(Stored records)
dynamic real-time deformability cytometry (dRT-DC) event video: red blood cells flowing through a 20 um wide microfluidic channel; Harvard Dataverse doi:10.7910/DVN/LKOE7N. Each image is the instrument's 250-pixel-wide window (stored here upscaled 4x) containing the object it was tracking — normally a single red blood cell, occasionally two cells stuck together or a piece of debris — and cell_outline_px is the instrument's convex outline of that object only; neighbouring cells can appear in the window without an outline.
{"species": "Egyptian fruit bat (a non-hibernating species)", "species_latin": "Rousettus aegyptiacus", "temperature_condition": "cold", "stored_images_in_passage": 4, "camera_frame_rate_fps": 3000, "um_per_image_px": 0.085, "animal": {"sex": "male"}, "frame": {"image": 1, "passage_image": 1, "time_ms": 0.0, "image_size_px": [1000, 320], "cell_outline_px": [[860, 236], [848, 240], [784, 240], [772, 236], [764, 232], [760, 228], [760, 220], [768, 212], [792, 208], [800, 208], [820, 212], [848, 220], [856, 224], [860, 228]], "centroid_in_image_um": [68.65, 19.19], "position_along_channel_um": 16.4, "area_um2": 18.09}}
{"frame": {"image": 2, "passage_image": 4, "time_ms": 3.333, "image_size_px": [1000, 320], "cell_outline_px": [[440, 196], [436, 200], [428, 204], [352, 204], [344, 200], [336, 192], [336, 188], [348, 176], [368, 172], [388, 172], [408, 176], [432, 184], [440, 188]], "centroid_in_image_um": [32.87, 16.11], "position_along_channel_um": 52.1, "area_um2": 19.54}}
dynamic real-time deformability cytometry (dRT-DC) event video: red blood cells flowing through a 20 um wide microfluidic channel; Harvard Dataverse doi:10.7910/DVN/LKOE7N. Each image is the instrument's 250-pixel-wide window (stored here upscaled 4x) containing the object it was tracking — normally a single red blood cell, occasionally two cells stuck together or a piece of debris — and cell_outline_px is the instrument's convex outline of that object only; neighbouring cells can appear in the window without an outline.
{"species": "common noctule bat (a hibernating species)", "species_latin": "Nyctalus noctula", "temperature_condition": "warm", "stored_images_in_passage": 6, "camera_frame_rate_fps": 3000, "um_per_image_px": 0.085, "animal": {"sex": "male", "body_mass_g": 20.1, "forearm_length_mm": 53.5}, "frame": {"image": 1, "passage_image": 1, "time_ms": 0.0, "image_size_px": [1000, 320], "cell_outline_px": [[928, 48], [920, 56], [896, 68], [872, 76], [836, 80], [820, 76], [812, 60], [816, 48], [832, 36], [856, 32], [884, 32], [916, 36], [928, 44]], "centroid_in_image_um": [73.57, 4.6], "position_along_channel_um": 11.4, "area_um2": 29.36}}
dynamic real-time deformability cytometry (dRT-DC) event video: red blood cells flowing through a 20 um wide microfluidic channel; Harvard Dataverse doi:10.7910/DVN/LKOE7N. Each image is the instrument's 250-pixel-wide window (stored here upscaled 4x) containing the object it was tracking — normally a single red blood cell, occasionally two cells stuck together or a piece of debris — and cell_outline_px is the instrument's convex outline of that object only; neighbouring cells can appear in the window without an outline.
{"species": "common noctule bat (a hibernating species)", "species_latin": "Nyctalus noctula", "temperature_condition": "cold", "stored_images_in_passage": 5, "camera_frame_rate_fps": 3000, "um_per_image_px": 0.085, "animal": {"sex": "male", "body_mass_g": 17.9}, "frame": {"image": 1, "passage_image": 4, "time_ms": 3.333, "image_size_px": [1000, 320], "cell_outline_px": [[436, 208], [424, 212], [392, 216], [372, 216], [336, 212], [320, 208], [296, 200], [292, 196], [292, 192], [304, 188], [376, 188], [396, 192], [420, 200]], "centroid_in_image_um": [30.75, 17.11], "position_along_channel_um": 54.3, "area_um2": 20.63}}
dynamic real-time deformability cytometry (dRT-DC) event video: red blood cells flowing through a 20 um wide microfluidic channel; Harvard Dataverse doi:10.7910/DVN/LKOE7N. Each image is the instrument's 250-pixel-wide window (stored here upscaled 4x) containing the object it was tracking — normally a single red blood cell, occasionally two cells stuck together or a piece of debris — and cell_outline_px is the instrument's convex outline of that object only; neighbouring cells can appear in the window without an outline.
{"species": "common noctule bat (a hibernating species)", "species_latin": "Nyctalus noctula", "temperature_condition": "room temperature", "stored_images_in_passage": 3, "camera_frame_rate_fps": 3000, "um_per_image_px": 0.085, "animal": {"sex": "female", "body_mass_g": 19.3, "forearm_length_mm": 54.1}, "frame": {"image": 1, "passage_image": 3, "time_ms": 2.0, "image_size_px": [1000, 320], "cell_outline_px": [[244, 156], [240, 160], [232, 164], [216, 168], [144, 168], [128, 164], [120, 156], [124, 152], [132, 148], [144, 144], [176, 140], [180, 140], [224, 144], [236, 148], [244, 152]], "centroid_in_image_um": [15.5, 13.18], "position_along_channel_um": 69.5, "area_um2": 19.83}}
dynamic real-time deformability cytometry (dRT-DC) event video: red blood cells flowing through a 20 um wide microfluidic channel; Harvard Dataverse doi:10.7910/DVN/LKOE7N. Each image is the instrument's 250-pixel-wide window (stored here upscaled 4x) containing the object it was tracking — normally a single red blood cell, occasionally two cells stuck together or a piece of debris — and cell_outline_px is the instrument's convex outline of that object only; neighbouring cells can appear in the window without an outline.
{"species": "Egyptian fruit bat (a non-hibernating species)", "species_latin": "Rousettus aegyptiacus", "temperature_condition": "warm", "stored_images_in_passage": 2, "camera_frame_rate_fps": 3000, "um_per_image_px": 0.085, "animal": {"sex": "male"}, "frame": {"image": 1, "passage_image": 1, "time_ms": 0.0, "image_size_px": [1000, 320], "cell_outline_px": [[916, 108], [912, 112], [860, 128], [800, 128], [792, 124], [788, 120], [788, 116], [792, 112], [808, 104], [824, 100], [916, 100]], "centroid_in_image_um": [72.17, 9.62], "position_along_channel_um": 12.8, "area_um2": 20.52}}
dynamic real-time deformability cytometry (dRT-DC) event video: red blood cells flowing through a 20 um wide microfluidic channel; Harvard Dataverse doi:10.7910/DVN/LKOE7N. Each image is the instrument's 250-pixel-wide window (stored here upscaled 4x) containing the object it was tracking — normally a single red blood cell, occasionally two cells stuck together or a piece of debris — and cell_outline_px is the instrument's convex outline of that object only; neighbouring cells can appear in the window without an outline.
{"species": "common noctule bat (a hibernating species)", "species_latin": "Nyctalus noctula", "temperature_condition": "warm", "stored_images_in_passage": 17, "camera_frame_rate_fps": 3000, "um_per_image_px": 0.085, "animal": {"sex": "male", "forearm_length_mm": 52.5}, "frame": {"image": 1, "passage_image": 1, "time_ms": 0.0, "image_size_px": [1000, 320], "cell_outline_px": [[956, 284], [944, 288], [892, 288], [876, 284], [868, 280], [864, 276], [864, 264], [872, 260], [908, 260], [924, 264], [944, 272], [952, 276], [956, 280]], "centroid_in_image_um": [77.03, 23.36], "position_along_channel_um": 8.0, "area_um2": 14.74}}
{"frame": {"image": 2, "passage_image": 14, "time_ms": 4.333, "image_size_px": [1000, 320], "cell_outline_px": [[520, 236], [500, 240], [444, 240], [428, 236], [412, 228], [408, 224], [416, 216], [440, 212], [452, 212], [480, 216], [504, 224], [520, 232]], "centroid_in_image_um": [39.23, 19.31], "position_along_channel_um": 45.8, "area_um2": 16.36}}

EXERCISE AIM: Output the full listing exactly as it stands.

OUTPUT OF THE EXERCISE:
dynamic real-time deformability cytometry (dRT-DC) event video: red blood cells flowing through a 20 um wide microfluidic channel; Harvard Dataverse doi:10.7910/DVN/LKOE7N. Each image is the instrument's 250-pixel-wide window (stored here upscaled 4x) containing the object it was tracking — normally a single red blood cell, occasionally two cells stuck together or a piece of debris — and cell_outline_px is the instrument's convex outline of that object only; neighbouring cells can appear in the window without an outline.
{"species": "Egyptian fruit bat (a non-hibernating species)", "species_latin": "Rousettus aegyptiacus", "temperature_condition": "cold", "stored_images_in_passage": 4, "camera_frame_rate_fps": 3000, "um_per_image_px": 0.085, "animal": {"sex": "male"}, "frame": {"image": 1, "passage_image": 1, "time_ms": 0.0, "image_size_px": [1000, 320], "cell_outline_px": [[860, 236], [848, 240], [784, 240], [772, 236], [764, 232], [760, 228], [760, 220], [768, 212], [792, 208], [800, 208], [820, 212], [848, 220], [856, 224], [860, 228]], "centroid_in_image_um": [68.65, 19.19], "position_along_channel_um": 16.4, "area_um2": 18.09}}
{"frame": {"image": 2, "passage_image": 4, "time_ms": 3.333, "image_size_px": [1000, 320], "cell_outline_px": [[440, 196], [436, 200], [428, 204], [352, 204], [344, 200], [336, 192], [336, 188], [348, 176], [368, 172], [388, 172], [408, 176], [432, 184], [440, 188]], "centroid_in_image_um": [32.87, 16.11], "position_along_channel_um": 52.1, "area_um2": 19.54}}
dynamic real-time deformability cytometry (dRT-DC) event video: red blood cells flowing through a 20 um wide microfluidic channel; Harvard Dataverse doi:10.7910/DVN/LKOE7N. Each image is the instrument's 250-pixel-wide window (stored here upscaled 4x) containing the object it was tracking — normally a single red blood cell, occasionally two cells stuck together or a piece of debris — and cell_outline_px is the instrument's convex outline of that object only; neighbouring cells can appear in the window without an outline.
{"species": "common noctule bat (a hibernating species)", "species_latin": "Nyctalus noctula", "temperature_condition": "warm", "stored_images_in_passage": 6, "camera_frame_rate_fps": 3000, "um_per_image_px": 0.085, "animal": {"sex": "male", "body_mass_g": 20.1, "forearm_length_mm": 53.5}, "frame": {"image": 1, "passage_image": 1, "time_ms": 0.0, "image_size_px": [1000, 320], "cell_outline_px": [[928, 48], [920, 56], [896, 68], [872, 76], [836, 80], [820, 76], [812, 60], [816, 48], [832, 36], [856, 32], [884, 32], [916, 36], [928, 44]], "centroid_in_image_um": [73.57, 4.6], "position_along_channel_um": 11.4, "area_um2": 29.36}}
dynamic real-time deformability cytometry (dRT-DC) event video: red blood cells flowing through a 20 um wide microfluidic channel; Harvard Dataverse doi:10.7910/DVN/LKOE7N. Each image is the instrument's 250-pixel-wide window (stored here upscaled 4x) containing the object it was tracking — normally a single red blood cell, occasionally two cells stuck together or a piece of debris — and cell_outline_px is the instrument's convex outline of that object only; neighbouring cells can appear in the window without an outline.
{"species": "common noctule bat (a hibernating species)", "species_latin": "Nyctalus noctula", "temperature_condition": "cold", "stored_images_in_passage": 5, "camera_frame_rate_fps": 3000, "um_per_image_px": 0.085, "animal": {"sex": "male", "body_mass_g": 17.9}, "frame": {"image": 1, "passage_image": 4, "time_ms": 3.333, "image_size_px": [1000, 320], "cell_outline_px": [[436, 208], [424, 212], [392, 216], [372, 216], [336, 212], [320, 208], [296, 200], [292, 196], [292, 192], [304, 188], [376, 188], [396, 192], [420, 200]], "centroid_in_image_um": [30.75, 17.11], "position_along_channel_um": 54.3, "area_um2": 20.63}}
dynamic real-time deformability cytometry (dRT-DC) event video: red blood cells flowing through a 20 um wide microfluidic channel; Harvard Dataverse doi:10.7910/DVN/LKOE7N. Each image is the instrument's 250-pixel-wide window (stored here upscaled 4x) containing the object it was tracking — normally a single red blood cell, occasionally two cells stuck together or a piece of debris — and cell_outline_px is the instrument's convex outline of that object only; neighbouring cells can appear in the window without an outline.
{"species": "common noctule bat (a hibernating species)", "species_latin": "Nyctalus noctula", "temperature_condition": "room temperature", "stored_images_in_passage": 3, "camera_frame_rate_fps": 3000, "um_per_image_px": 0.085, "animal": {"sex": "female", "body_mass_g": 19.3, "forearm_length_mm": 54.1}, "frame": {"image": 1, "passage_image": 3, "time_ms": 2.0, "image_size_px": [1000, 320], "cell_outline_px": [[244, 156], [240, 160], [232, 164], [216, 168], [144, 168], [128, 164], [120, 156], [124, 152], [132, 148], [144, 144], [176, 140], [180, 140], [224, 144], [236, 148], [244, 152]], "centroid_in_image_um": [15.5, 13.18], "position_along_channel_um": 69.5, "area_um2": 19.83}}
dynamic real-time deformability cytometry (dRT-DC) event video: red blood cells flowing through a 20 um wide microfluidic channel; Harvard Dataverse doi:10.7910/DVN/LKOE7N. Each image is the instrument's 250-pixel-wide window (stored here upscaled 4x) containing the object it was tracking — normally a single red blood cell, occasionally two cells stuck together or a piece of debris — and cell_outline_px is the instrument's convex outline of that object only; neighbouring cells can appear in the window without an outline.
{"species": "Egyptian fruit bat (a non-hibernating species)", "species_latin": "Rousettus aegyptiacus", "temperature_condition": "warm", "stored_images_in_passage": 2, "camera_frame_rate_fps": 3000, "um_per_image_px": 0.085, "animal": {"sex": "male"}, "frame": {"image": 1, "passage_image": 1, "time_ms": 0.0, "image_size_px": [1000, 320], "cell_outline_px": [[916, 108], [912, 112], [860, 128], [800, 128], [792, 124], [788, 120], [788, 116], [792, 112], [808, 104], [824, 100], [916, 100]], "centroid_in_image_um": [72.17, 9.62], "position_along_channel_um": 12.8, "area_um2": 20.52}}
dynamic real-time deformability cytometry (dRT-DC) event video: red blood cells flowing through a 20 um wide microfluidic channel; Harvard Dataverse doi:10.7910/DVN/LKOE7N. Each image is the instrument's 250-pixel-wide window (stored here upscaled 4x) containing the object it was tracking — normally a single red blood cell, occasionally two cells stuck together or a piece of debris — and cell_outline_px is the instrument's convex outline of that object only; neighbouring cells can appear in the window without an outline.
{"species": "common noctule bat (a hibernating species)", "species_latin": "Nyctalus noctula", "temperature_condition": "warm", "stored_images_in_passage": 17, "camera_frame_rate_fps": 3000, "um_per_image_px": 0.085, "animal": {"sex": "male", "forearm_length_mm": 52.5}, "frame": {"image": 1, "passage_image": 1, "time_ms": 0.0, "image_size_px": [1000, 320], "cell_outline_px": [[956, 284], [944, 288], [892, 288], [876, 284], [868, 280], [864, 276], [864, 264], [872, 260], [908, 260], [924, 264], [944, 272], [952, 276], [956, 280]], "centroid_in_image_um": [77.03, 23.36], "position_along_channel_um": 8.0, "area_um2": 14.74}}
{"frame": {"image": 2, "passage_image": 14, "time_ms": 4.333, "image_size_px": [1000, 320], "cell_outline_px": [[520, 236], [500, 240], [444, 240], [428, 236], [412, 228], [408, 224], [416, 216], [440, 212], [452, 212], [480, 216], [504, 224], [520, 232]], "centroid_in_image_um": [39.23, 19.31], "position_along_channel_um": 45.8, "area_um2": 16.36}}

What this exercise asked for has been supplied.